Szanse na trzecie miejsce wciąż są - przed meczem Asseco Resovia - Politechnika Warszawska

Aż do ostatniej kolejki ważą się losy trzeciej lokaty w PlusLidze po fazie zasadniczej. Rzeszowska Asseco Resovia wciąż ma szansę wyprzedzić w tabeli Jastrzębski Węgiel, ale do tego drużynie Ljubo Travicy nie wystarczy tylko sobotnia wygrana z Politechniką. Drużyna z Podkarpacia musi jeszcze bowiem liczyć na potknięcie Jastrzębskiego Węgla w starciu z Delectą.

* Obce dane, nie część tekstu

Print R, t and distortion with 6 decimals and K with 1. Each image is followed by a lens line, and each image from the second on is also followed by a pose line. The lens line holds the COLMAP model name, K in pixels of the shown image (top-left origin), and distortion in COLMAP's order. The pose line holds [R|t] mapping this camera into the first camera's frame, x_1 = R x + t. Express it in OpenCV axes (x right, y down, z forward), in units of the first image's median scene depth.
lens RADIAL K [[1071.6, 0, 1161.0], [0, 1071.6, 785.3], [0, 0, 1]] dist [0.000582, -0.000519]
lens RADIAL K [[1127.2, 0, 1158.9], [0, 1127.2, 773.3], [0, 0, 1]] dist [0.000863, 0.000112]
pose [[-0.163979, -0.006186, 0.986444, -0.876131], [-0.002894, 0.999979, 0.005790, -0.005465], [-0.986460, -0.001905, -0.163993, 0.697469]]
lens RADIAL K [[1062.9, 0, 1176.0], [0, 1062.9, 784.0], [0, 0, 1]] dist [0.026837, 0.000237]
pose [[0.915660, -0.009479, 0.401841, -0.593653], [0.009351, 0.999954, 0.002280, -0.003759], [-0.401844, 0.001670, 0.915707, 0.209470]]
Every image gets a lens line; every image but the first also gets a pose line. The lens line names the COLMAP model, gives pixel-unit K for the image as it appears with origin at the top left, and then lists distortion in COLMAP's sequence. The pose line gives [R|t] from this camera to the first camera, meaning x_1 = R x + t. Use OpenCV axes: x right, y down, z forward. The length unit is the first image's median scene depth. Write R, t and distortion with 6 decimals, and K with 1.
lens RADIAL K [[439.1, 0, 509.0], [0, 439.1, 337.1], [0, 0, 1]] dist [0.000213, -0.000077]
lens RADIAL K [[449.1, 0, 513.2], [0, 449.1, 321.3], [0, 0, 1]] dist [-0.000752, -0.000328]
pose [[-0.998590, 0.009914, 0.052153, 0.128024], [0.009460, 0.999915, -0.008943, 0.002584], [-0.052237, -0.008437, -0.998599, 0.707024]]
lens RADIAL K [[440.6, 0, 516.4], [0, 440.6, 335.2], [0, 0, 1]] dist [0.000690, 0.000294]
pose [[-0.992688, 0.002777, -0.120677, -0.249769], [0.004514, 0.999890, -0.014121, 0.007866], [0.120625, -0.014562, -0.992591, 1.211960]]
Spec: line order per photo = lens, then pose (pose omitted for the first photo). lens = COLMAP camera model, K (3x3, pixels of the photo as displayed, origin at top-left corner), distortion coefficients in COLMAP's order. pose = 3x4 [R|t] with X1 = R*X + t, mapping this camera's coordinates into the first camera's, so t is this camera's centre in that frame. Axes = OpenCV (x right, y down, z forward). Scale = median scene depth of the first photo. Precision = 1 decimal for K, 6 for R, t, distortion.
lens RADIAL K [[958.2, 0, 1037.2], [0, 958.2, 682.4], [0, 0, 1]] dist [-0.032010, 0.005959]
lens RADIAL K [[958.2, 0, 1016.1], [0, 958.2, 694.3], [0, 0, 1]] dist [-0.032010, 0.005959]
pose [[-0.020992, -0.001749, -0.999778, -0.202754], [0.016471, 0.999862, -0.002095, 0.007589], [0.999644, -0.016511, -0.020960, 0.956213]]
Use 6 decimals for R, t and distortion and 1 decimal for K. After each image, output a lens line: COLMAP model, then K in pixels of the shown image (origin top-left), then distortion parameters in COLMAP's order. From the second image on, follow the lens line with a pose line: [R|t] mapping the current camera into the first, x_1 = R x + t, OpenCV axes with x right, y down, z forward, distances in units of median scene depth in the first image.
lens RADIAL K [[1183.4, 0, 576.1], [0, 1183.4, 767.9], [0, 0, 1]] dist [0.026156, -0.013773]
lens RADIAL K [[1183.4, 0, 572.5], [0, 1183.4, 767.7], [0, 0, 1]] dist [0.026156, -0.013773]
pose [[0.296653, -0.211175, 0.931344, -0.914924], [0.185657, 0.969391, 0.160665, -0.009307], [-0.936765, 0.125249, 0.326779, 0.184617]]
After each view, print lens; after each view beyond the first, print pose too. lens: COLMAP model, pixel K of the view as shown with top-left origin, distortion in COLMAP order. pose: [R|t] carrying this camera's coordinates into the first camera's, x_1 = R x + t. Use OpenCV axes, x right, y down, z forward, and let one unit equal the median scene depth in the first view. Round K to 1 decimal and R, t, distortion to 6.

Pierwsze miejsce po fazie zasadniczej już jakiś czas temu zapewniła sobie PGE Skra. Dzięki piątkowej wygranej 3:0 nad AZS UWM Olsztyn pewna drugiej lokaty może być też kędzierzyńska ZAKSA. Za ich plecami trwa natomiast walka o trzecią lokatę, która pozwoli uniknąć Skry już w drugiej rundzie play off. Na razie 3. miejsce zajmuje Jastrzębski Węgiel, ale by zachować pozycję, niezależnie od wyniku Resovii z Politechniką, musi w sobotę wygrać z Delektą za trzy lub dwa punkty.

Drużyna Ljubomira Travicy by marzyć o miejscu na podium po fazie zasadniczej musi więc wygrać z Politechniką za trzy punkty i oczekiwać wyniku spotkania w Bydgoszczy. Jeżeli Jastrzębski Węgiel wygra z Delektą (która przed tygodniem przegrała z Resovią 0:3) rzeszowianie uplasują się na 4. lokacie, w I rundzie play off zmierzą się prawdopodobnie z Domexem Tytan AZS Częstochowa. W II rundzie będzie już natomiast czekała PGE Skra, najtrudniejszy z możliwych rywali.

W meczu Resovii z Politechniką każdy wynik niż wygrana gospodarzy byłby dużą niespodzianką. Rzeszowianie ostatnio spisują się naprawdę nieźle, a świetnie dysponowany jest Krzysztof Gierczyński, który zastąpił w wyjściowej szóstce drużyny Marcina Wikę. Ekipa ze stolicy jest natomiast ostatnio w wyraźnym dołku. Akademicy mieli duże szanse na awans do play off, ale chyba przekreślili je przegrywając ostatnio zarówno z Jadarem Radom jak i Siatkarzem Wieluń. Jest to jednak zespół nieobliczalny, który w tym sezonie ma już na swoim koncie zwycięstwa m.in. z Delektą Bydgoszcz i Skrą Bełchatów.

W pierwszej rundzie rzeszowski zespół pokonał ekipę z Warszawy gładko, w trzech setach. Czy podobnie zakończy się rewanż, przekonamy się w sobotę wieczorem. Początek spotkania o godz. 17.